The function applies Grubbs' test iteratively, removing the most extreme value and retesting until no further significant outliers are found. The test is valid only under the assumption of normality.

Value

A data.frame identical to the input, with an added logical column outL indicating which observations were identified as outliers (TRUE or FALSE).

References

Grubbs, F. E. (1969). "Procedures for Detecting Outlying Observations in Samples." Technometrics, 11(1), 1–21. doi:10.1080/00401706.1969.10490657

Examples

data(d_e, package = "Analitica")
d<-grubbs_outliers(d_e, Sueldo_actual)

Generic plot for multiple comparison tests (with multcompView letters)

Description

This function generates a bar plot displaying group means along with significance letters based on multiple comparisons. It uses multcompView to assign letters indicating statistically different groups.

Usage

## S3 method for class 'comparaciones'
plot(x, ...)

Arguments

Value

No return value. Called for side effects: displays a bar plot with significance letters.

See Also

multcompLetters, ggplot

Examples

# Assuming you have an object of class 'comparaciones' named res
# plot(res)

Summary Method for Objects of Class 'comparacion'

Description

Displays a formatted summary of the results from a pairwise comparison test of two independent groups. Compatible with objects returned by functions like BMTest() or MWTest().

Usage

## S3 method for class 'comparacion'
summary(object, ...)

Arguments

Value

Invisibly returns a one-row data frame with the summary statistics.
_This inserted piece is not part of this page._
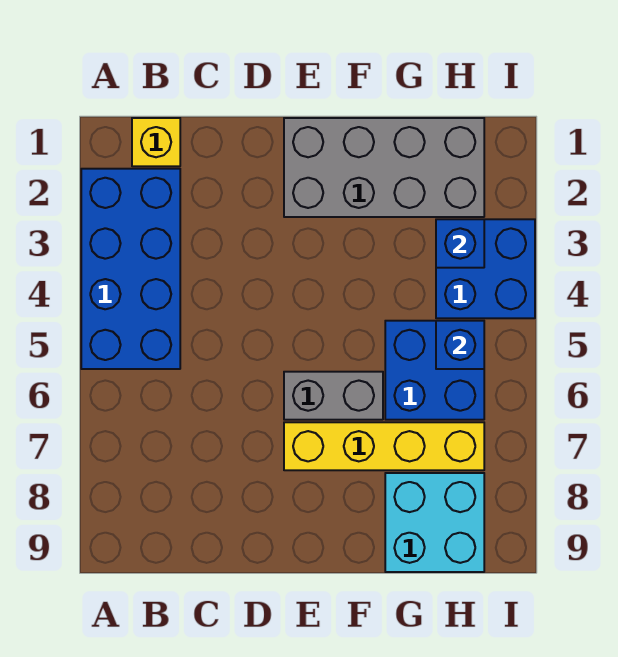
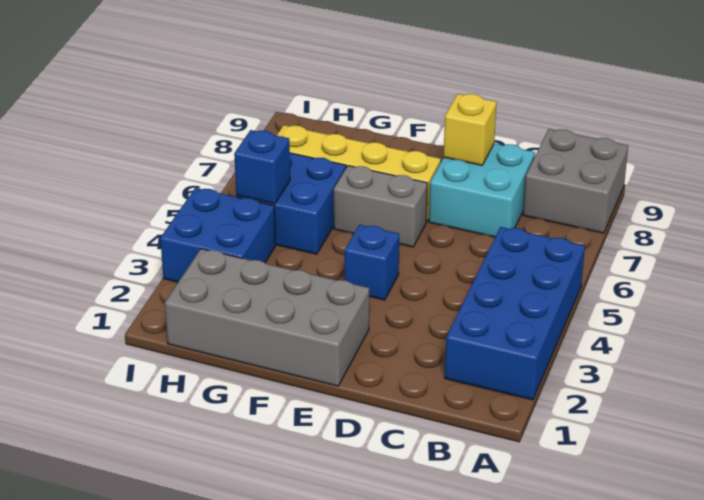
none -> grey 2x2 brick [523,129,628,233]
yellow 1x1 brick [132,118,180,166] -> yellow 1x1 brick moved to [444,94,496,165]
cyan 2x2 brick [385,473,484,572] -> cyan 2x2 brick moved to [429,143,535,237]
blue 1x1 brick [436,219,484,268] -> blue 1x1 brick moved to [345,225,399,300]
Summary Method for Homoscedasticity Test Results

Description

Displays a summary of variance homogeneity tests such as Bartlett, Fligner-Killeen, or Levene, applied to a fitted formula using numeric data and groupings.

Usage

## S3 method for class 'homocedasticidad'
summary(object, ...)

Arguments

Value

Invisibly returns the input object (invisible). Printed output includes: test name, statistic, degrees of freedom, p-value, and decision at the 0.05 level.